WRONG: Focusing only on revenue and ignoring the learnings
Result: You treat a $0 sprint as worthless and a $7,500 sprint as perfect. Neither is true. Both have lessons.
RIGHT: Revenue is one metric. Also measure: funnel conversion rates, channel efficiency, tool effectiveness, time-per-conversion. A $7,500 sprint with terrible efficiency is not sustainable.
WRONG: Continuing to message prospects after the sprint ends
Result: Desperation signals. You damage relationships and your reputation. The sprint had a defined end — respect it.
RIGHT: After today's final messages, stop. Put non-buyers on a nurture list. Re-engage in 30 days with new value — not another pitch.
What if: We hit $0 in revenue?

SOLUTION: Don't spiral. A $0 result with 14 days of data is more valuable than a $0 result with no data. The retro will tell you exactly where the funnel broke. Common causes: (A) wrong audience — the people you reached don't have the problem you solve, (B) wrong offer — the problem is real but your solution doesn't match, (C) wrong channel — you were talking in the wrong rooms, (D) wrong price — the value proposition didn't justify $1,500. Identify which one, fix it, run again.

What if: We massively exceeded the target?

SOLUTION: Don't celebrate prematurely.
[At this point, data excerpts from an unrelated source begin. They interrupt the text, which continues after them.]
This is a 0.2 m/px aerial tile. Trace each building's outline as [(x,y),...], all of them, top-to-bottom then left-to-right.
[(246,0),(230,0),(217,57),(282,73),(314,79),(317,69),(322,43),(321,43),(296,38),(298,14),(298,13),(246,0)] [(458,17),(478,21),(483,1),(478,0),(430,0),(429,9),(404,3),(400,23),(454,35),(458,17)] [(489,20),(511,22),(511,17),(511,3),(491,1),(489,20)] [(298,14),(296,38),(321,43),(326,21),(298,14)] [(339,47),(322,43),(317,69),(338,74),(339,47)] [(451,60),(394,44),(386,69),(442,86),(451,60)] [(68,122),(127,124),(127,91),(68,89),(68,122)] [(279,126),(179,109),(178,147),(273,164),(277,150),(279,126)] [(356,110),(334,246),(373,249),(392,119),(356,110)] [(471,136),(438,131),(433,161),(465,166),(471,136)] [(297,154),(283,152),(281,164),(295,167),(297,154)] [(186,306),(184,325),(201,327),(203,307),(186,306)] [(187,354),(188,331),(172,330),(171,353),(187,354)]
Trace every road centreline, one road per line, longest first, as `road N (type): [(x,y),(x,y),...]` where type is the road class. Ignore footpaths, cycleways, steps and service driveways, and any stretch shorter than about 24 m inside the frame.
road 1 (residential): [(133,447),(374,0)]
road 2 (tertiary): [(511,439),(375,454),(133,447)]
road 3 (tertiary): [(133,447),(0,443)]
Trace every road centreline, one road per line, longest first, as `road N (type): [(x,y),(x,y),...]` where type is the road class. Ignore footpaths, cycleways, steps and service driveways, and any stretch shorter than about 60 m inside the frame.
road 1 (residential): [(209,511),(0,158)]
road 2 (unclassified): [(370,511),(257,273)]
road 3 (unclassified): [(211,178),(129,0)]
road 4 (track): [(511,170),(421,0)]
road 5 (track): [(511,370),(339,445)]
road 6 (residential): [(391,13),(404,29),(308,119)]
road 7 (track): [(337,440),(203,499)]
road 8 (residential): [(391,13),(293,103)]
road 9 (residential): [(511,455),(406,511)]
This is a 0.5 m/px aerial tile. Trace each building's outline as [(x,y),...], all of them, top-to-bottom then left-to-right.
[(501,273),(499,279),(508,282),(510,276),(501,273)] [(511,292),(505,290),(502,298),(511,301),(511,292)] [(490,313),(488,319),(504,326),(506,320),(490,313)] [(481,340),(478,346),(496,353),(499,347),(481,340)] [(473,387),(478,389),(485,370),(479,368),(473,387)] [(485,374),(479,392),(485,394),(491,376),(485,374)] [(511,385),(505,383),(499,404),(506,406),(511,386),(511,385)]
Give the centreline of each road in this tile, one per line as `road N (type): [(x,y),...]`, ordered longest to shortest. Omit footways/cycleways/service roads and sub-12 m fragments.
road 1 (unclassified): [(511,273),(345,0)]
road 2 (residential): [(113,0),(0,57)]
Analyze: was this one big deal or multiple? Is it repeatable? The retro should focus on what CAUSED the success so you can engineer it again. Common causes of one-time spikes: (A) one whale buyer who would have bought regardless, (B) existing relationships converting rather than cold outreach. If it's repeatable outreach-driven revenue, you have a machine. If it's relationship-driven, you have a starting point but not a system yet.
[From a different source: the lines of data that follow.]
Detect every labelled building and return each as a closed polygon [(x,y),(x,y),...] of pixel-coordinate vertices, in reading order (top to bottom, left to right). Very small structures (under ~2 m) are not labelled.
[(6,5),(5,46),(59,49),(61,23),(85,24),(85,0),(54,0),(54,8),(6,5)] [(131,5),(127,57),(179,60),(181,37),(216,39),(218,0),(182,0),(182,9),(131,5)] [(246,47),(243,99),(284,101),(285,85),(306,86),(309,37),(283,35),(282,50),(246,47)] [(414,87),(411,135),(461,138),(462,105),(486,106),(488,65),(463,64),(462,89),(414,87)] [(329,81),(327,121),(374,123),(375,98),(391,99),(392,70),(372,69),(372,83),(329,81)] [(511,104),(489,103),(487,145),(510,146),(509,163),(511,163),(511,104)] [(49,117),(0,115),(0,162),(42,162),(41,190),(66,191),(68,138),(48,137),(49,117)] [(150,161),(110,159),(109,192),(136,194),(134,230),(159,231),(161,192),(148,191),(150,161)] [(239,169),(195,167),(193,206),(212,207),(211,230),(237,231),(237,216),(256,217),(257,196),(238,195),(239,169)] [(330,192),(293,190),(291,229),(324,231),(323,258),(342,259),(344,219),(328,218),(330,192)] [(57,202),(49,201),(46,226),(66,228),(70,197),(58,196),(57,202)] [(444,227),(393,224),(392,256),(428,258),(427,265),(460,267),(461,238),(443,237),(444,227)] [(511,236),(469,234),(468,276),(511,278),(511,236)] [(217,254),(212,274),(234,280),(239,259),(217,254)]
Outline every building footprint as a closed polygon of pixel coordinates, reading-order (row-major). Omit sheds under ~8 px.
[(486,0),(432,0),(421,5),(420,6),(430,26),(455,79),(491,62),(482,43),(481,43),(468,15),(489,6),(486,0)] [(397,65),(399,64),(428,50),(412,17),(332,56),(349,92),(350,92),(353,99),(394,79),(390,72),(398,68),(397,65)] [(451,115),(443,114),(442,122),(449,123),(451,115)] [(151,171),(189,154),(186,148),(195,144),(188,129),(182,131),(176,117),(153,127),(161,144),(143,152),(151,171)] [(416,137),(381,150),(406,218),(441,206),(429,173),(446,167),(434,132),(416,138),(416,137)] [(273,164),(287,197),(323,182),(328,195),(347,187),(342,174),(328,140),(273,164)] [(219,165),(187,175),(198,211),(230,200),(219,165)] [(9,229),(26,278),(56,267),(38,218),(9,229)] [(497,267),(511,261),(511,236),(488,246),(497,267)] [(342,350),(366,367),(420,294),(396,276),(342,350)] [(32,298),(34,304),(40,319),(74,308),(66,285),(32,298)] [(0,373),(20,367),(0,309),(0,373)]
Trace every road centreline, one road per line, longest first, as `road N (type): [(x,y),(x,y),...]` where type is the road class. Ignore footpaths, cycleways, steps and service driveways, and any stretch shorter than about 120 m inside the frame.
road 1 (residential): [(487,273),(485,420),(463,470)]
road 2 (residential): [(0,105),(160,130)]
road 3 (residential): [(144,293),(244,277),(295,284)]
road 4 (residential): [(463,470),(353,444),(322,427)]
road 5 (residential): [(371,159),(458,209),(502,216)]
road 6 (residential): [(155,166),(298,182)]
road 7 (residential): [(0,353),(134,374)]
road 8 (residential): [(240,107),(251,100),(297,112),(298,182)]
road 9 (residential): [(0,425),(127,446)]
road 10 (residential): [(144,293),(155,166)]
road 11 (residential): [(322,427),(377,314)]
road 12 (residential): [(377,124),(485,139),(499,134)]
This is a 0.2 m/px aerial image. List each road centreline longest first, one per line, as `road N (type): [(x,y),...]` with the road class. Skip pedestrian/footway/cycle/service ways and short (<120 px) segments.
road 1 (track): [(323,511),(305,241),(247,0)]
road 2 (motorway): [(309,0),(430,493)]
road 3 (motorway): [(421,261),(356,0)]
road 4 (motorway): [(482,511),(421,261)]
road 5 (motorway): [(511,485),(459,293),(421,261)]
What if: One person did all the work?

SOLUTION: Address it honestly in the retro. This is a team structure problem, not a blame problem. Questions to ask: (A) were roles clearly defined? (B) did the workload match each person's strengths? (C) were there blockers that prevented others from contributing? The fix for next sprint is role redesign, not guilt trips.

What if: A customer wants a refund?

SOLUTION: Give it immediately and gracefully. At the founder rate, your reputation is worth more than $1,500. Say: "Absolutely — I'll process that right away. Would love to hear what didn't meet your expectations so I can improve." Log the reason in the retro. Refund requests at founder pricing often signal an offer-expectation mismatch that you need to fix before scaling.
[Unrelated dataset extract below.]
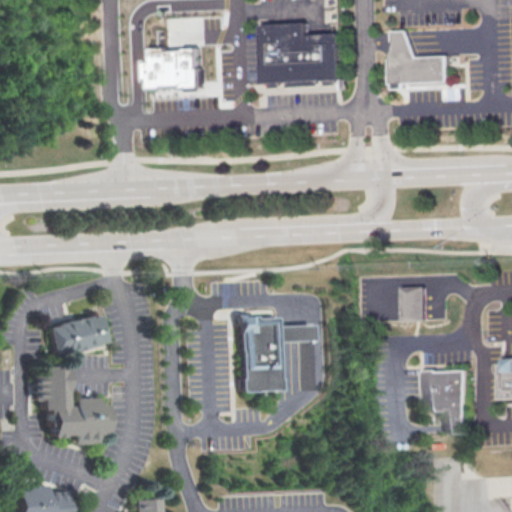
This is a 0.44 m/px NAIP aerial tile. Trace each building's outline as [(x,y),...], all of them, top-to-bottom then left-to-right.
[(264,26),(309,24),(309,36),(343,34),(345,79),(338,80),(338,85),(328,86),(328,80),(320,81),(321,86),(289,87),(289,82),(282,83),(282,88),(272,88),(272,83),(266,84),(264,26)] [(393,31),(407,30),(419,55),(449,55),(450,81),(406,82),(406,87),(396,87),(396,83),(392,84),(390,53),(394,48),(393,31)] [(201,85),(181,86),(181,84),(162,85),(162,87),(148,88),(147,79),(143,80),(142,59),(149,59),(148,46),(166,45),(166,48),(183,48),(183,46),(197,45),(198,65),(200,65),(201,85)] [(402,286),(404,320),(427,319),(426,285),(402,286)] [(49,329),(92,317),(93,320),(100,318),(107,342),(56,356),(49,329)] [(278,342),(281,391),(241,393),(237,318),(256,317),(256,319),(277,318),(277,327),(278,342)] [(277,327),(313,326),(313,341),(278,342),(277,327)] [(504,358),(511,357),(511,397),(503,398),(501,364),(504,364),(504,358)] [(41,412),(41,404),(35,405),(34,379),(41,379),(41,369),(65,368),(66,408),(72,407),(72,399),(95,398),(95,407),(104,407),(105,435),(96,435),(96,443),(73,444),(73,437),(50,438),(50,427),(46,427),(45,411),(41,412)] [(441,407),(434,407),(434,409),(426,410),(425,370),(435,369),(435,372),(466,371),(468,432),(442,433),(441,407)] [(14,511),(13,488),(44,487),(44,496),(64,495),(64,511),(14,511)] [(131,511),(131,502),(155,501),(155,511),(131,511)]
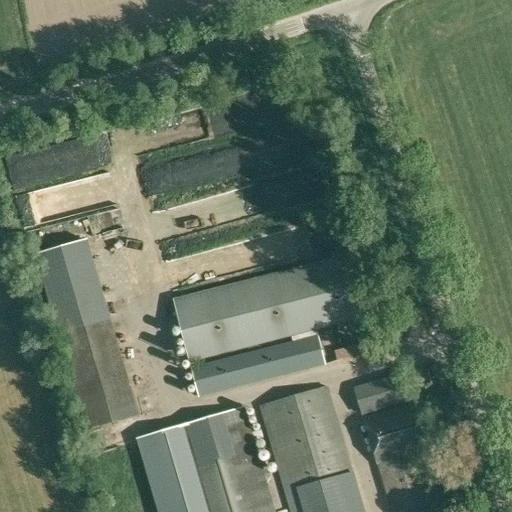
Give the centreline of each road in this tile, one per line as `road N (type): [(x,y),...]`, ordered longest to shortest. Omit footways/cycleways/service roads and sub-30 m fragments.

What if: A hot prospect asks "Can I have a few more days to decide?"

SOLUTION: Yes, but set a specific date. "Totally — when would be a good day for you to decide? I'll check in then." Log them as "Not Now" with the specific follow-up date. Do NOT leave it open-ended. "A few more days" without a date means "never." The sprint closes today, but a committed follow-up is fine.

Sprint Complete.

Fourteen days. You now have: a validated offer, a proven outreach system, social proof, a tested funnel, 30 AI tools, and 14 days of data. That's more than most businesses build in 6 months.

Whether you hit $7,500 or $0, you have something most people never get: clarity on what works and what doesn't. You know which channel produces buyers. You know which messages land. You know what objections come up. You know how long the sales cycle takes. You know what your time is worth per hour.

The sprint is a machine. You just ran it for the first time. The retro tells you how to tune it. Whatever you built in 14 days, you can build again — faster, better, with data.

This isn't the end. It's the first iteration.